The data should be written out in full, exactly as it stands, and the pictures dropped.
========
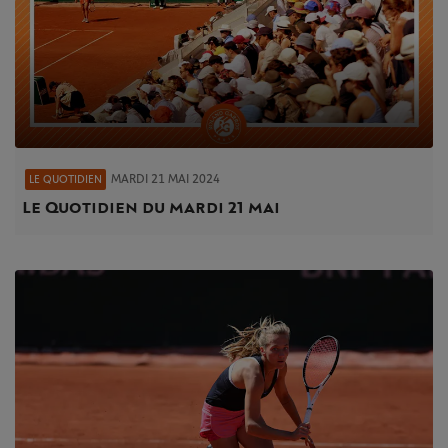
MARDI 21 MAI 2024
LE QUOTIDIEN
Le Quotidien du mardi 21 mai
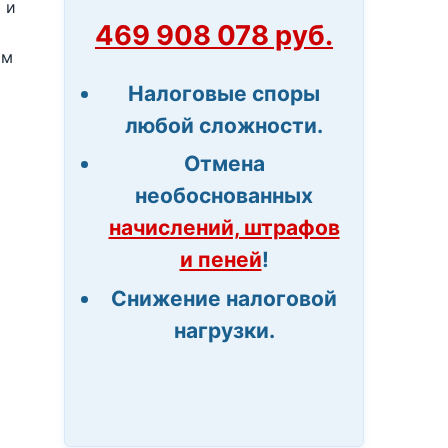
 и
469 908 078 руб.
ом
Налоговые споры
любой сложности.
Отмена
необоснованных
начислений, штрафов
и пеней
!
Снижение налоговой
нагрузки.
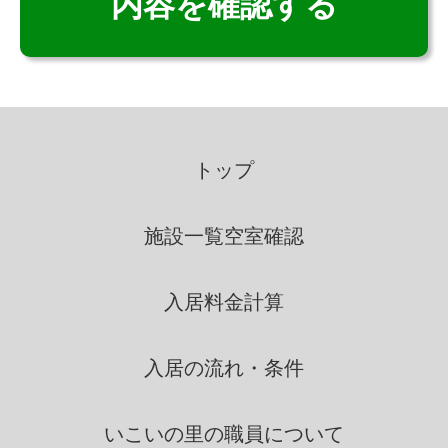
個人情報の利用
いこいの里は、個人情報を取得
の際に示した利用目的の範囲
トップ
内で、業務の遂行上必要な限
りにおいて、利用します。
施設一覧
空室確認
いこいの里は、個人情報を第三
入居料金計算
者間との間で共同利用し、ま
たは、個人情報の取扱を第三
者に依託する場合には、当該
入居の流れ・条件
第三者につき厳正な調査を行
ったうえ、秘密を保持させる
いこいの里の
職員について
ために、適正な監督を行いま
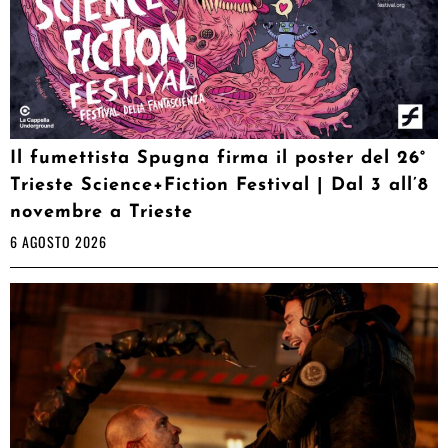
Il fumettista Spugna firma il poster del 26°
Trieste Science+Fiction Festival | Dal 3 all’8
novembre a Trieste
6 AGOSTO 2026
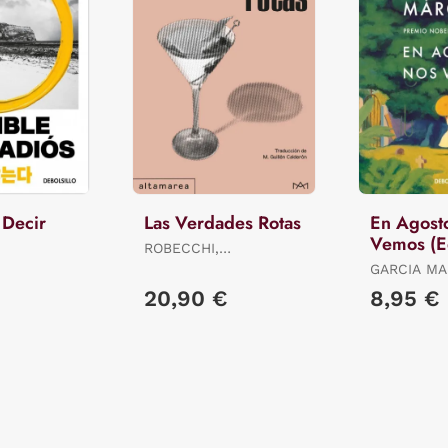
 Decir
Las Verdades Rotas
En Agost
Vemos (E
ROBECCHI,
Limitada)
ALESSANDRO
GARCIA MA
GABRIEL
20,90 €
8,95 €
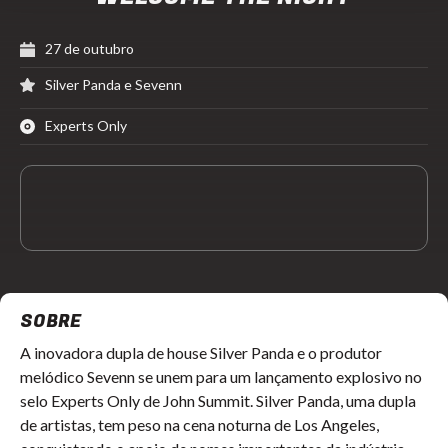
27 de outubro
Silver Panda e Sevenn
Experts Only
SOBRE
A inovadora dupla de house Silver Panda e o produtor
melódico Sevenn se unem para um lançamento explosivo no
selo Experts Only de John Summit. Silver Panda, uma dupla
de artistas, tem peso na cena noturna de Los Angeles,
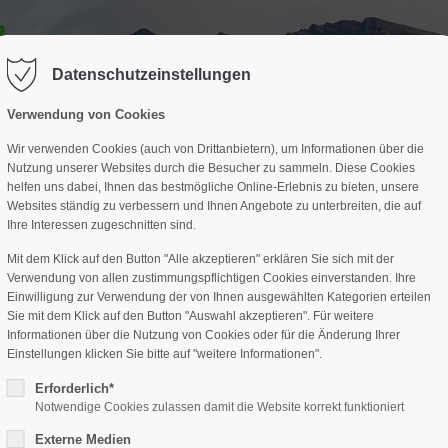
GESCHÄFTSSTELLE
SPARTEN
TERMINE
DAV-HÜTTE
ag "offcanvas-col2" existiert leider
Der Eintrag "offcanvas-col3" existi
nicht.
Datenschutzeinstellungen
Verwendung von Cookies
Wir verwenden Cookies (auch von Drittanbietern), um Informationen über die
Nutzung unserer Websites durch die Besucher zu sammeln. Diese Cookies
helfen uns dabei, Ihnen das bestmögliche Online-Erlebnis zu bieten, unsere
Websites ständig zu verbessern und Ihnen Angebote zu unterbreiten, die auf
Ihre Interessen zugeschnitten sind.
Mit dem Klick auf den Button "Alle akzeptieren" erklären Sie sich mit der
Verwendung von allen zustimmungspflichtigen Cookies einverstanden. Ihre
Einwilligung zur Verwendung der von Ihnen ausgewählten Kategorien erteilen
Sie mit dem Klick auf den Button "Auswahl akzeptieren". Für weitere
Informationen über die Nutzung von Cookies oder für die Änderung Ihrer
Einstellungen klicken Sie bitte auf "weitere Informationen".
Erforderlich*
Notwendige Cookies zulassen damit die Website korrekt funktioniert
Externe Medien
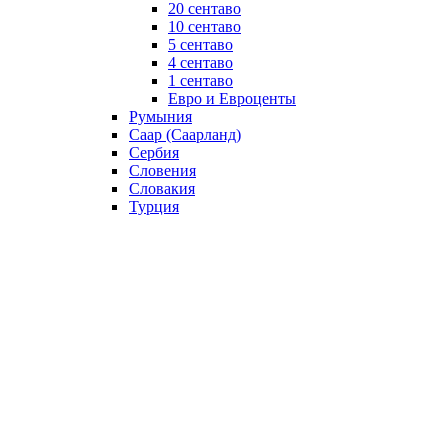
20 сентаво
10 сентаво
5 сентаво
4 сентаво
1 сентаво
Евро и Евроценты
Румыния
Саар (Саарланд)
Сербия
Словения
Словакия
Турция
========
= Your response =
MARDI 21 MAI 2024
LE QUOTIDIEN
Le Quotidien du mardi 21 mai
 и
469 908 078 руб.
ом
Налоговые споры
любой сложности.
Отмена
необоснованных
начислений, штрафов
и пеней
!
Снижение налоговой
нагрузки.
個人情報の利用
いこいの里は、個人情報を取得
の際に示した利用目的の範囲
トップ
内で、業務の遂行上必要な限
りにおいて、利用します。
施設一覧
空室確認
いこいの里は、個人情報を第三
入居料金計算
者間との間で共同利用し、ま
たは、個人情報の取扱を第三
者に依託する場合には、当該
入居の流れ・条件
第三者につき厳正な調査を行
ったうえ、秘密を保持させる
いこいの里の
職員について
ために、適正な監督を行いま
Il fumettista Spugna firma il poster del 26°
Trieste Science+Fiction Festival | Dal 3 all’8
novembre a Trieste
6 AGOSTO 2026
 Decir
Las Verdades Rotas
En Agost
Vemos (E
ROBECCHI,
Limitada)
ALESSANDRO
GARCIA MA
GABRIEL
20,90 €
8,95 €
27 de outubro
Silver Panda e Sevenn
Experts Only
SOBRE
A inovadora dupla de house Silver Panda e o produtor
melódico Sevenn se unem para um lançamento explosivo no
selo Experts Only de John Summit. Silver Panda, uma dupla
de artistas, tem peso na cena noturna de Los Angeles,
GESCHÄFTSSTELLE
SPARTEN
TERMINE
DAV-HÜTTE
ag "offcanvas-col2" existiert leider
Der Eintrag "offcanvas-col3" existi
nicht.
Datenschutzeinstellungen
Verwendung von Cookies
Wir verwenden Cookies (auch von Drittanbietern), um Informationen über die
Nutzung unserer Websites durch die Besucher zu sammeln. Diese Cookies
helfen uns dabei, Ihnen das bestmögliche Online-Erlebnis zu bieten, unsere
Websites ständig zu verbessern und Ihnen Angebote zu unterbreiten, die auf
Ihre Interessen zugeschnitten sind.
Mit dem Klick auf den Button "Alle akzeptieren" erklären Sie sich mit der
Verwendung von allen zustimmungspflichtigen Cookies einverstanden. Ihre
Einwilligung zur Verwendung der von Ihnen ausgewählten Kategorien erteilen
Sie mit dem Klick auf den Button "Auswahl akzeptieren". Für weitere
Informationen über die Nutzung von Cookies oder für die Änderung Ihrer
Einstellungen klicken Sie bitte auf "weitere Informationen".
Erforderlich*
Notwendige Cookies zulassen damit die Website korrekt funktioniert
Externe Medien
20 сентаво
10 сентаво
5 сентаво
4 сентаво
1 сентаво
Евро и Евроценты
Румыния
Саар (Саарланд)
Сербия
Словения
Словакия
Турция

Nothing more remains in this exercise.